▸ **Instructions for the task**:
In the entries below, find the line containing "Rendered at 1275 by 1650 pixels.". Write out that line and all lines after it, exactly, and nothing else.

[Stored data]
^^^^^^^^
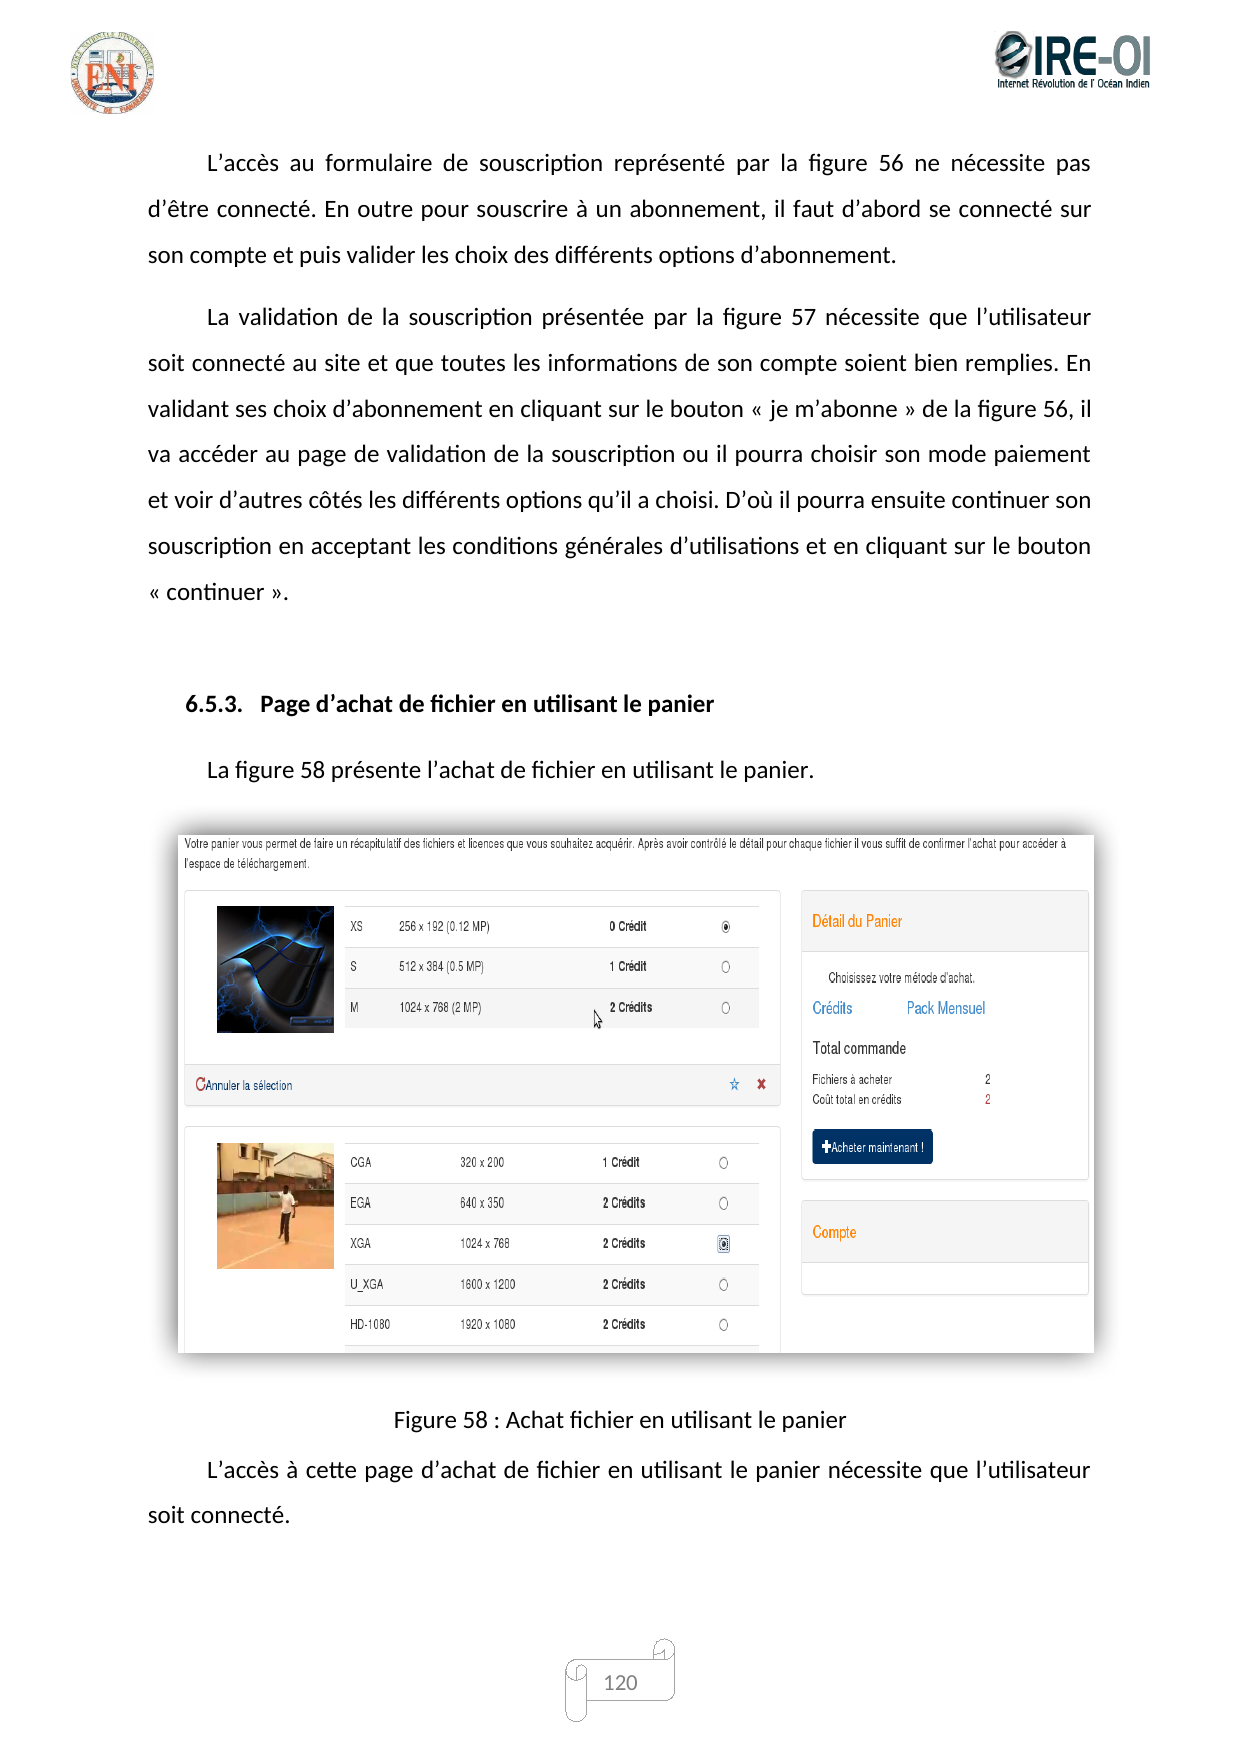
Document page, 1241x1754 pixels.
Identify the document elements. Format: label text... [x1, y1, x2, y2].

text L’accès au formulaire de souscription représenté par la figure 56 ne nécessite pas d’être connecté. En outre pour souscrire à un abonnement, il faut d’abord se connecté sur son compte et puis valider les choix des différents options d’abonnement. [148, 148, 1093, 269]
picture [992, 27, 1154, 95]
list Page d’achat de fichier en utilisant le panier [185, 688, 1093, 718]
picture [70, 32, 154, 114]
text La validation de la souscription présentée par la figure 57 nécessite que l’utilisateur soit connecté au site et que toutes les informations de son compte soient bien remplies. En validant ses choix d’abonnement en cliquant sur le bouton « je m’abonne » de la figure 56, il va accéder au page de validation de la souscription ou il pourra choisir son mode paiement et voir d’autres côtés les différents options qu’il a choisi. D’où il pourra ensuite continuer son souscription en acceptant les conditions générales d’utilisations et en cliquant sur le bouton « continuer ». [148, 301, 1093, 606]
text Figure 58 : Achat fichier en utilisant le panier [148, 1404, 1093, 1435]
text L’accès à cette page d’achat de fichier en utilisant le panier nécessite que l’utilisateur soit connecté. [148, 1454, 1093, 1530]
picture [178, 835, 1094, 1353]
text La figure 58 présente l’achat de fichier en utilisant le panier. [148, 754, 1093, 785]
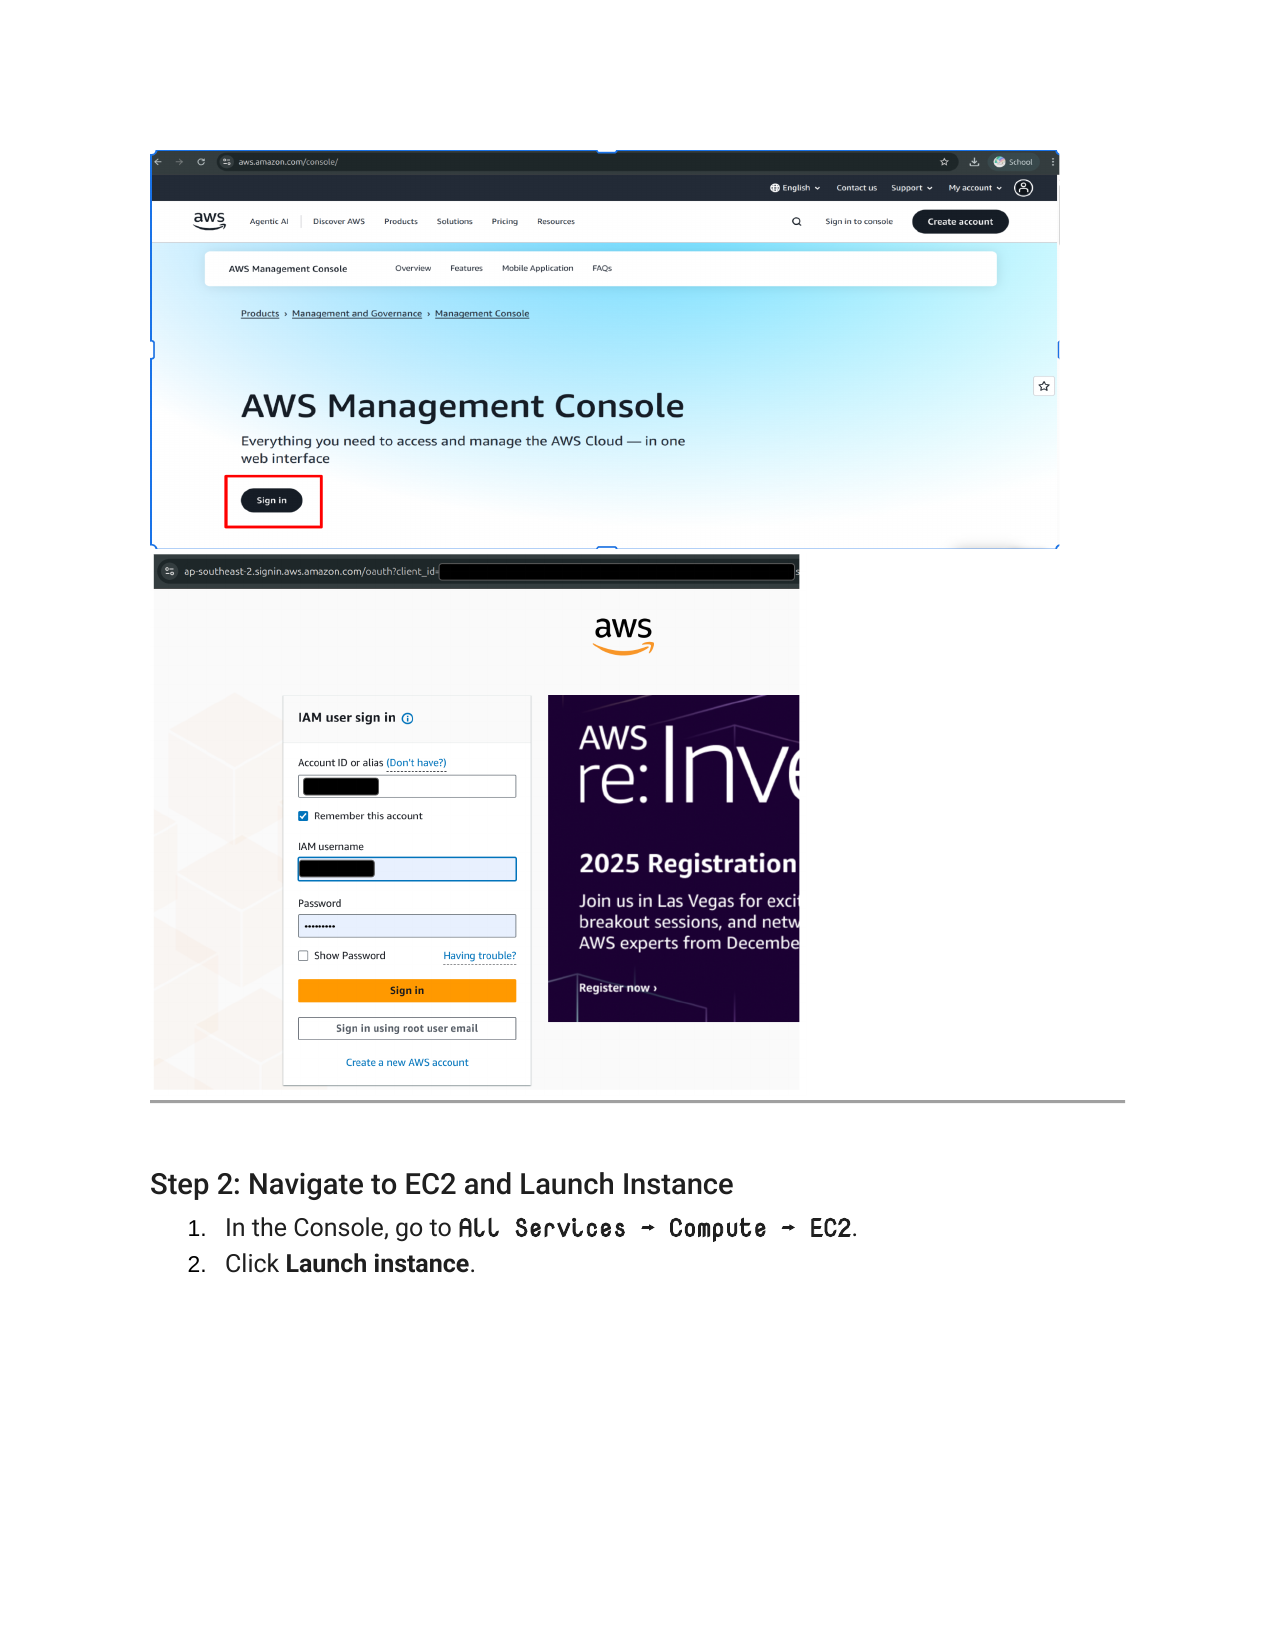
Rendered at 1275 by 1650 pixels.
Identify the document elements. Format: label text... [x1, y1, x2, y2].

picture [150, 150, 1060, 549]
list Click Launch instance. [187, 1249, 1125, 1279]
subtitle Step 2: Navigate to EC2 and Launch Instance [150, 1167, 1125, 1201]
picture [150, 553, 807, 1096]
list In the Console, go to All Services → Compute → EC2. [187, 1209, 1125, 1244]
^^^^^^^^
▸ **Answer to this exercise**:
Rendered at 1275 by 1650 pixels.
Identify the document elements. Format: label text... [x1, y1, x2, y2].

picture [150, 150, 1060, 549]
list Click Launch instance. [187, 1249, 1125, 1279]
subtitle Step 2: Navigate to EC2 and Launch Instance [150, 1167, 1125, 1201]
picture [150, 553, 807, 1096]
list In the Console, go to All Services → Compute → EC2. [187, 1209, 1125, 1244]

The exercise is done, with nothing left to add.